Springer Nature and KMi extend their strategic collaboration until March 2022

KMi’s Scholarly Knowledge Mining team (SKM) and Springer Nature have formally agreed to extend their strategic collaboration agreement until March 2022. The new contract defines the latest chapter in a highly successful strategic partnership, which started back in 2014 and has since gone from strength to strength. During these years the SKM team has established itself has one of the leading international research groups in scholarly analytics, in no small measure thanks to the financial support provided by Springer Nature and the massive added value derived from such a close collaboration with one of the top international academic publishers. In particular, this collaboration has enabled the SKM team to ground their research in concrete business requirements, leading to a number of innovative resources and applications.

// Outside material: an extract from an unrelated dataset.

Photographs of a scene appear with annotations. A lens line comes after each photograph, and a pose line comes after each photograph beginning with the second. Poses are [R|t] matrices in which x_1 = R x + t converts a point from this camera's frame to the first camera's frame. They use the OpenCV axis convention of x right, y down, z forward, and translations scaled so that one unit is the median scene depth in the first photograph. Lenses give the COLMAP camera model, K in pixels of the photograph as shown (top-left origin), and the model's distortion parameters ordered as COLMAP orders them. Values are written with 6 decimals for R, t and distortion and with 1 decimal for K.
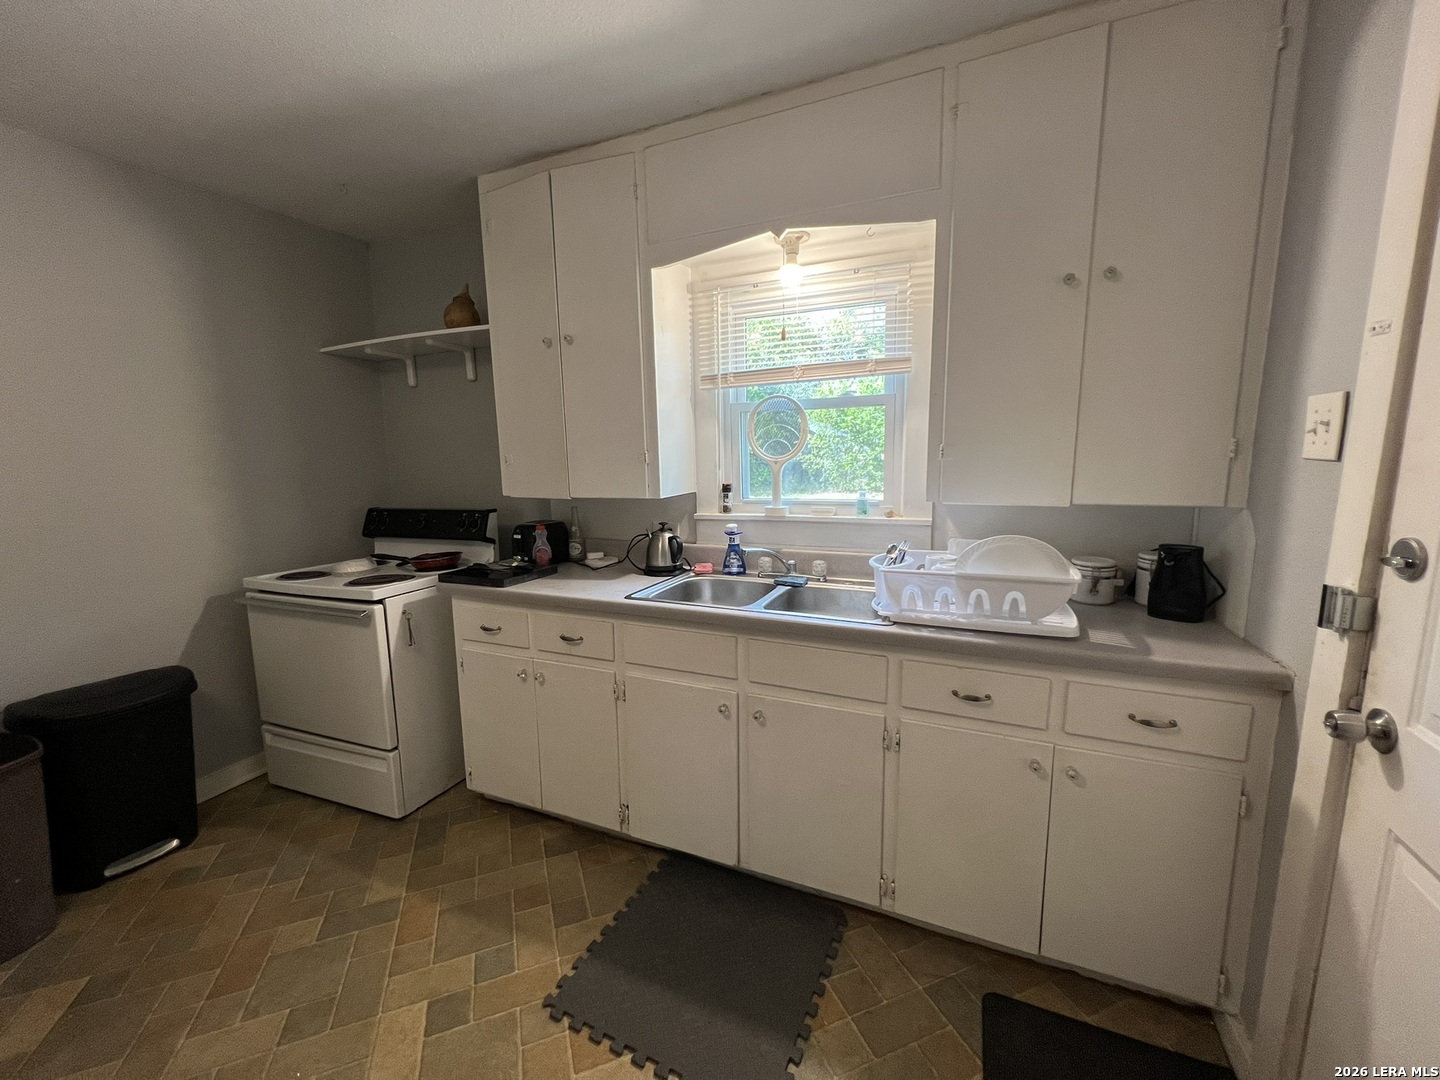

These include i) the Computer Science Ontology (CSO), the largest taxonomy of Computer Science research areas currently available, which has been formally adopted by Springer Nature; and ii) the Smart Topic Miner (STM), an innovative application, in routine use at Springer Nature, which automatically classifies conference proceedings in Computer Science with the relevant topics in CSO. Other recent results include the Academia/Industry Dynamics Knowledge Graph (AIDA), an innovative resource characterizing 14M publications and 8M patents according to their research topics and industrial sectors and the Artificial Intelligence Knowledge Graph (AI-KG), which describes 850K scholarly entities relevant to AI research, according to 1.2M statements extracted from 333K articles in AI.

The latest chapter of this exciting partnership will focus on developing new solutions able to predict accurately the key trends associated with both the generation and consumption of scholarly publications, a highly challenging research task whose successful solution will enable robust, data-driven decision-making for both editorial and marketing teams at Springer Nature.